On the journey across the Fens to visit the A Markillie Ltd harvesting team who are cutting the last of their 2023 wheat, it’s not immediately apparent why the additional expense of a draper-type contour-following combine header would be justified.

The topography is flatter and field undulations, let alone hills of any description, are hard to spot across the largely stone-free silty clay loam land, while most remaining wheat is standing well.

With the area being prime country for big combines with wide cutting widths, the benefits of a sectional header frame and precise ground-hugging soon become apparent, especially with a wet year resulting in deep tramlines and laid crops evident nearer the harvest field.

There are also other reasons why such headers were developed, which are popular in the somewhat similar landscapes of the North American wheat belt.

It isn’t only the ability of their three-section design to follow contours that sets them apart – but the head-first elevator feed ensured by the laterally-running belts that bring the crop to the longitudinal elevator-feeding belt, and make a conventional header auger obsolete.

That, the makers suggest, improves threshing performance and output, and can extend harvesting days because there’s no auger for damp unripe straw to wrap around. Then there’s the relatively lighter overall weight from not having a conventional auger, coupled with the use of aluminium components and free-moving plastic reel fingers designed to produce a combing and lifting effect.
..............................
● Task statement
Repeat word for word the stretch of the combine header article from "The topography is" through "American wheat belt.".
..............................
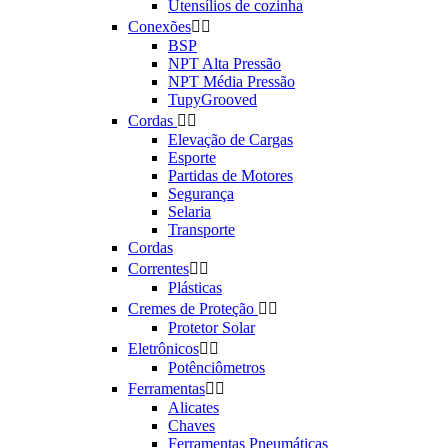
Utensílios de cozinha
Conexões


BSP
NPT Alta Pressão
NPT Média Pressão
TupyGrooved
Cordas


Elevação de Cargas
Esporte
Partidas de Motores
Segurança
Selaria
Transporte
Cordas
Correntes


Plásticas
Cremes de Proteção


Protetor Solar
Eletrônicos


Potênciômetros
Ferramentas


Alicates
Chaves
Ferramentas Pneumáticas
..............................
● Exercise answer
The topography is flatter and field undulations, let alone hills of any description, are hard to spot across the largely stone-free silty clay loam land, while most remaining wheat is standing well.

With the area being prime country for big combines with wide cutting widths, the benefits of a sectional header frame and precise ground-hugging soon become apparent, especially with a wet year resulting in deep tramlines and laid crops evident nearer the harvest field.

There are also other reasons why such headers were developed, which are popular in the somewhat similar landscapes of the North American wheat belt.